- [To do]: Copy out each line of the data holding "Salar".

- [Stored data]:

★ ★ ★ ★ ★ ★ ★

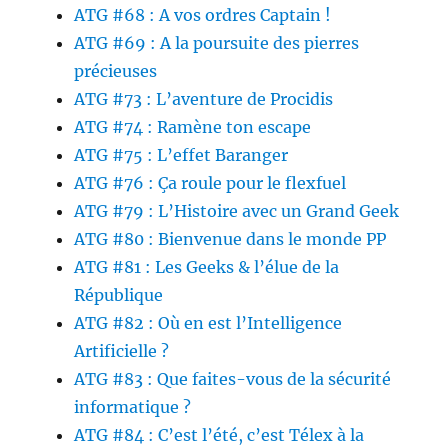
ATG #68 : A vos ordres Captain !
ATG #69 : A la poursuite des pierres
précieuses
ATG #73 : L’aventure de Procidis
ATG #74 : Ramène ton escape
ATG #75 : L’effet Baranger
ATG #76 : Ça roule pour le flexfuel
ATG #79 : L’Histoire avec un Grand Geek
ATG #80 : Bienvenue dans le monde PP
ATG #81 : Les Geeks & l’élue de la
République
ATG #82 : Où en est l’Intelligence
Artificielle ?
ATG #83 : Que faites-vous de la sécurité
informatique ?
ATG #84 : C’est l’été, c’est Télex à la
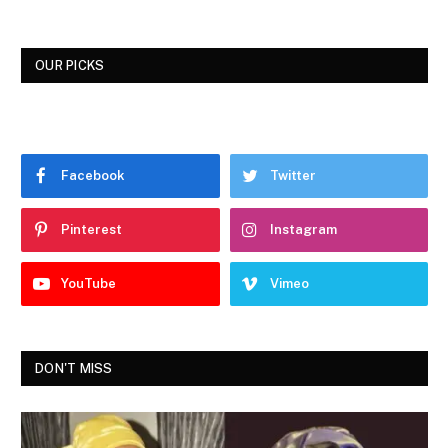
OUR PICKS
Facebook
Twitter
Pinterest
Instagram
YouTube
Vimeo
DON'T MISS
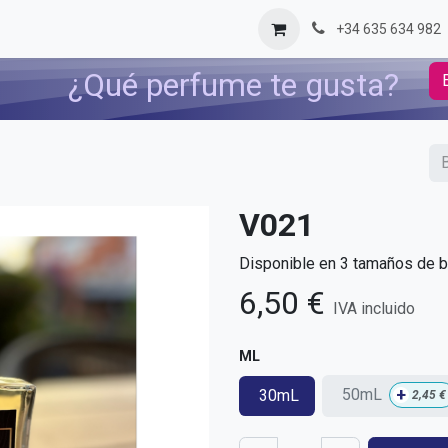
og
Contáctenos
+34 635 634 982
¿Qué perfume te gusta?
V021
Disponible en 3 tamaños de bo
6,50
€
IVA incluido
ML
+
50mL
30mL
2,45
€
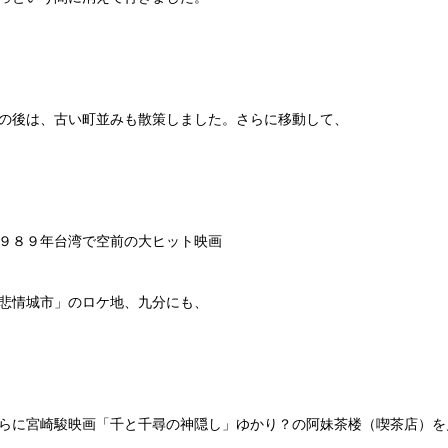
の後は、古い町並みも散策しました。さらに移動して、
９８９年台湾で空前の大ヒット映画
悲情城市」のロケ地、九分にも、
らに宮崎駿映画「千と千尋の神隠し」ゆかり？の阿妹茶楼（喫茶店）を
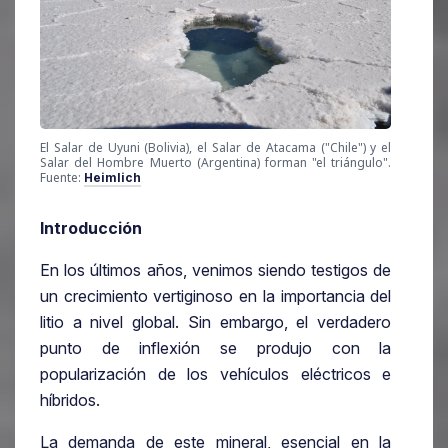
El Salar de Uyuni (Bolivia), el Salar de Atacama ("Chile") y el
Salar del Hombre Muerto (Argentina) forman "el triángulo".
Fuente:
Heimlich
Introducción
En los últimos años, venimos siendo testigos de
un crecimiento vertiginoso en la importancia del
litio a nivel global. Sin embargo, el verdadero
punto de inflexión se produjo con la
popularización de los vehículos eléctricos e
híbridos.
La demanda de este mineral, esencial en la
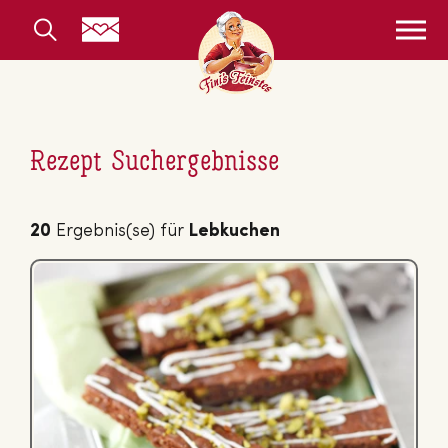
Rezept Suchergebnisse
20
Ergebnis(se) für
Lebkuchen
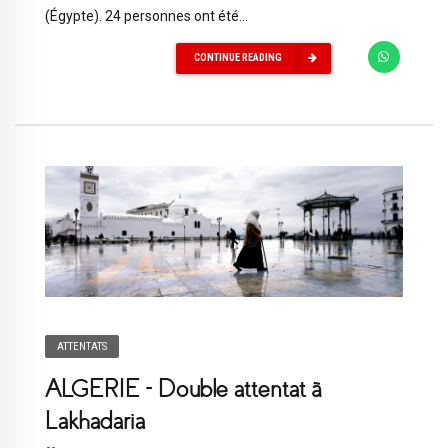
(Égypte). 24 personnes ont été...
CONTINUE READING
ATTENTATS
ALGERIE – Double attentat à
Lakhadaria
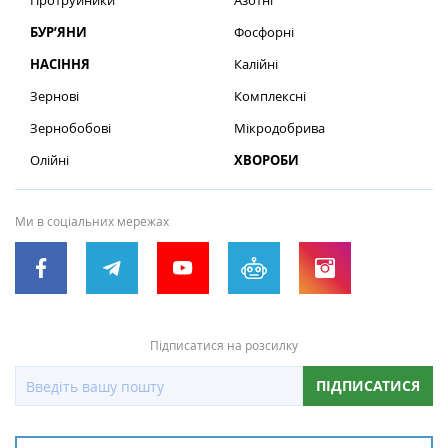
Протруйники
Азотні
БУР’ЯНИ
Фосфорні
НАСІННЯ
Калійні
Зернові
Комплексні
Зернобобові
Мікродобрива
Олійні
ХВОРОБИ
Ми в соціальних мережах
Підписатися на розсилку
ПІДПИСАТИСЯ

★ ★ ★ ★ ★ ★ ★

- [Your solution]:
El Salar de Uyuni (Bolivia), el Salar de Atacama ("Chile") y el
Salar del Hombre Muerto (Argentina) forman "el triángulo".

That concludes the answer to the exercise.